To do
Leave the pictures out. Return the rest of the listing below exactly.

Dataset extract
------
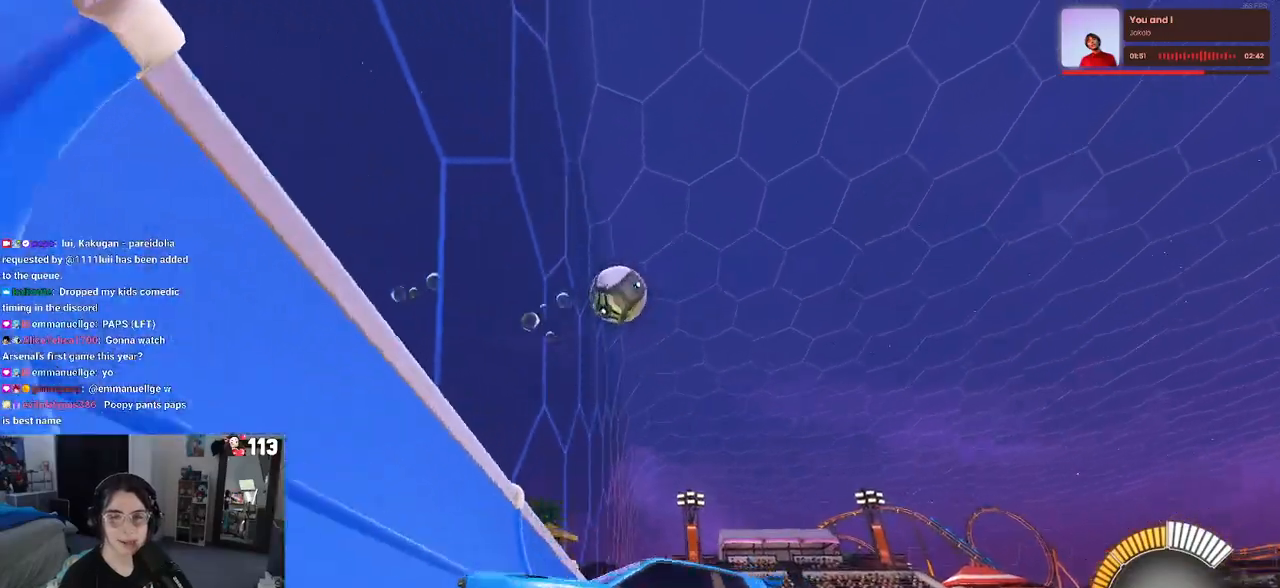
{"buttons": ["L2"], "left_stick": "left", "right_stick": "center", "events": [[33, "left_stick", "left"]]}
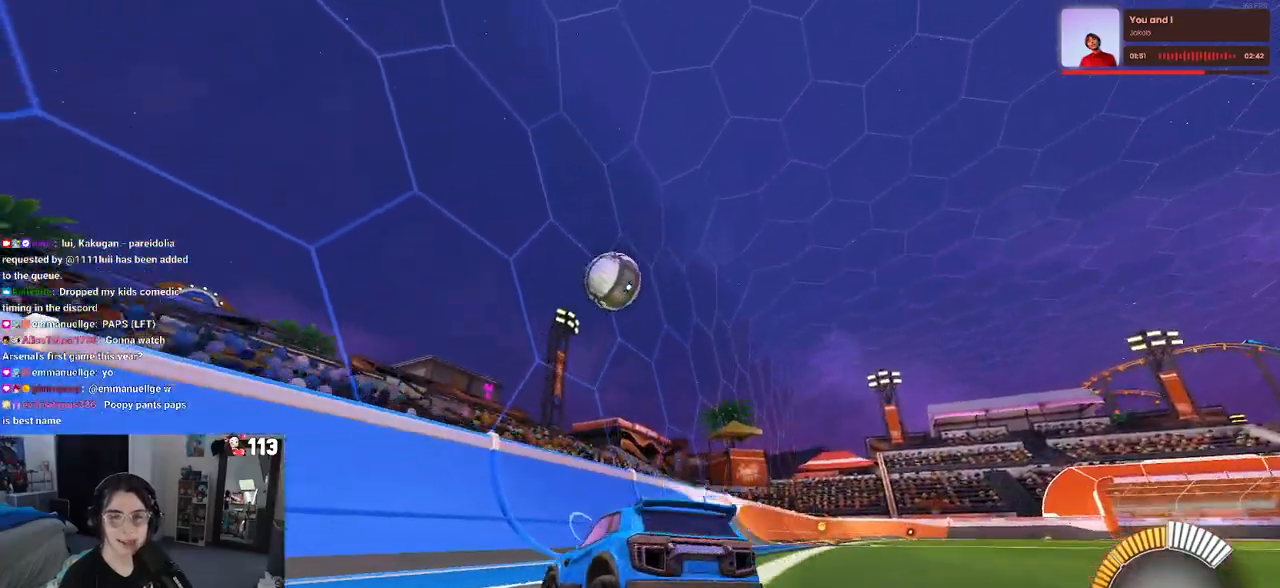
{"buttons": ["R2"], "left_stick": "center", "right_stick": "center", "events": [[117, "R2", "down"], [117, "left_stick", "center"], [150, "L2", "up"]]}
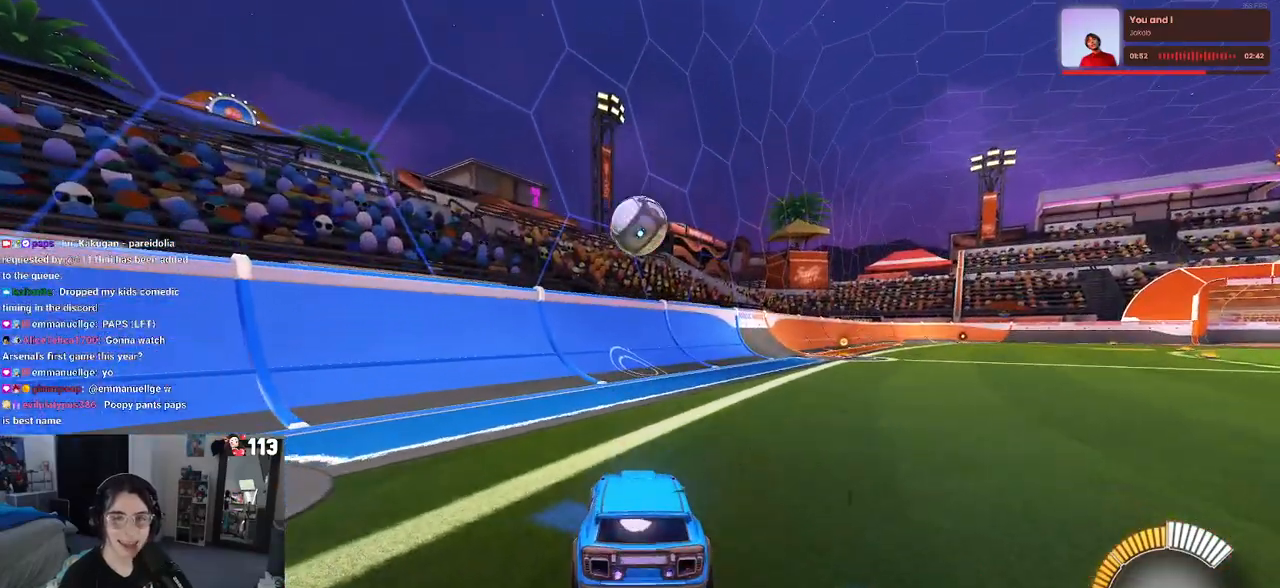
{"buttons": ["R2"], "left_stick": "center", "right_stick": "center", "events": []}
------
Answer space
{"buttons": ["L2"], "left_stick": "left", "right_stick": "center", "events": [[33, "left_stick", "left"]]}
{"buttons": ["R2"], "left_stick": "center", "right_stick": "center", "events": [[117, "R2", "down"], [117, "left_stick", "center"], [150, "L2", "up"]]}
{"buttons": ["R2"], "left_stick": "center", "right_stick": "center", "events": []}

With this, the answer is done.